** Problems and tasks **
• 1. Update the passage on Watmore by reproducing the stretch from "When answering questions" through "not his own." with "MPs" replaced by "members of Parliament".
• 2. In the passage on Watmore, whom does he say he works with on a daily basis?
• 3. Carry on the passage on Watmore from the point where it stops.

** Excerpt to read **
>>>>>

Watmore gave an insight into his relationship with Maude at a Parliamentary committee hearing earlier this year. His comments also exploded the myth that the private and public sectors can be run on comparable lines.

“I have been on both sides of the divide on private and public,” said Watmore. “The thing that is different about  the public sector is the combination of leadership from the ministerial class and the civil service class. There is no corporate analogue for it. People talk about the way it analogises to the business world—I don’t think it does; it is different…

“I work on a daily basis with Francis Maude. I am not going to make any political comments about Francis, but as a man I feel that he cares about what he is doing;  he knows his stuff and he drives us very hard. In response, I give, shall we say, robust advice in return. Mostly, he listens and sometimes I defer to him and we come back to the same place we started, but more often than not we flesh out the differences behind closed doors and then we come out on a united front. I think that is the best way to get civil service and ministerial leadership. If you have a weakness in one part or the other, the whole thing breaks down.”

At Campaign4Change we will remember Watmore’s career in the civil service for his openness, honesty and lack of ego.

When answering questions before Parliamentary committees, some permanent secretaries seem to see MPs as adversaries. These civil servants’ replies are characterised by clever, evasive or adversarial comments.  They apologise if the mistakes were before their time but usually they’re protective of their departments, as if defending their children against criticism by outsiders.

Watmore is the antithesis of the archetypal civil servant.  Whereas, for example, most civil servants want to keep confidential internal “Gateway” reports on the progress or otherwise of high-risk IT and construction projects, Watmore is on record as saying he would like them published (though they haven’t been).

And he has earned respect among MPs for his straightforwardness. He’ll speak lucidly on his department’s achievements, but not his own.

How much effect he has had on other departments is hard to gauge. It’s difficult to see how the most ruthless enforcer in the Cabinet Office could ever have much influence in other departments.

<<<<<

** Source material **

>>>>>

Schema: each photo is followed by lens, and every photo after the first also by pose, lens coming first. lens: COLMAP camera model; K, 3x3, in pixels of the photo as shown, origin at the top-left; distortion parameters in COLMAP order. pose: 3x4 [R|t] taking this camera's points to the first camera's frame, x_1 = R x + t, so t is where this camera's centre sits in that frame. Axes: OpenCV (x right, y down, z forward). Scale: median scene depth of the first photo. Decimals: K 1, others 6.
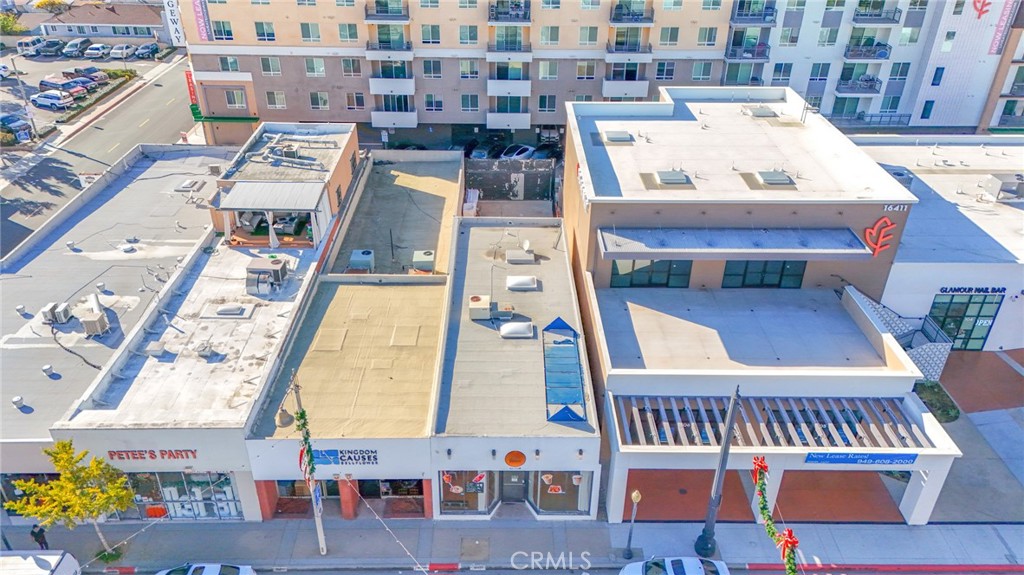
lens RADIAL K [[753.7, 0, 507.8], [0, 753.7, 289.4], [0, 0, 1]] dist [0.076839, -0.071531]
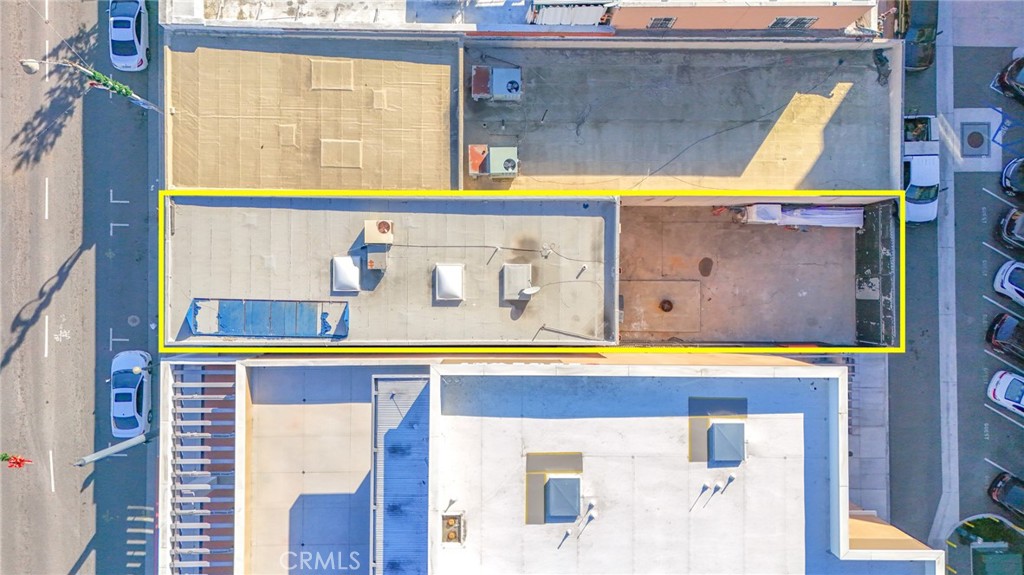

<<<<<

** Results for the exercise **
• 1.
When answering questions before Parliamentary committees, some permanent secretaries seem to see members of Parliament as adversaries. These civil servants’ replies are characterised by clever, evasive or adversarial comments.  They apologise if the mistakes were before their time but usually they’re protective of their departments, as if defending their children against criticism by outsiders.

Watmore is the antithesis of the archetypal civil servant.  Whereas, for example, most civil servants want to keep confidential internal “Gateway” reports on the progress or otherwise of high-risk IT and construction projects, Watmore is on record as saying he would like them published (though they haven’t been).

And he has earned respect among members of Parliament for his straightforwardness. He’ll speak lucidly on his department’s achievements, but not his own.

• 2. Francis Maude.

• 3.
For though the Cabinet Office has powers from David Cameron to enforce cost-savings,  departmental heads remain accountable for their own decisions. Watmore has spoken of the tensions between the Cabinet Office and departments.  He told MPs earlier this year:

“There are lots of examples where we and Departments have common cause. There will be times when we challenge what they want to do and it can be a tense relationship. Sometimes we agree with what they were going to do anyway, and other times they agree with us, but it means that we are engaging with them.”

Chair: How well is it working on a scale of one to 10 … on the cross-departmental working?

Watmore: “On the whole cross-departmental working, I would say it is somewhere around the six or seven mark. There is more to do.”

Watmore shuns the trappings of high office.  He doesn’t even have an office. “I refuse to have one,” he told MPs this year. “I don’t believe in physical offices for managers. I hot-desk wherever I happen to feel it is appropriate to work that week…

“What I tend to do is I move around and I sit with a different group in the Cabinet Office for a week. Initially people think it is a bit odd having the Permanent Secretary sitting next to them but once you carry on as normal they realise you are just another person working there.

“You actually get to find out quite a lot about how the operation works by being there with the staff for a week as well as hearing from them in a more formal setting…

“It is how I operated when I was in business so it is a long-term way of working. But when I came into Government I discovered it by accident; when I wanted to move the staff from two different bits of Government into a new building and introduce flexible working, hot-desking and all the rest of it, I said, ‘If it is good enough for the rest of the staff, it should be good enough for me…’

Will Maude find someone authoritative and influential but without a big ego to replace Watmore at the top of the Cabinet Office? A difficult assignment.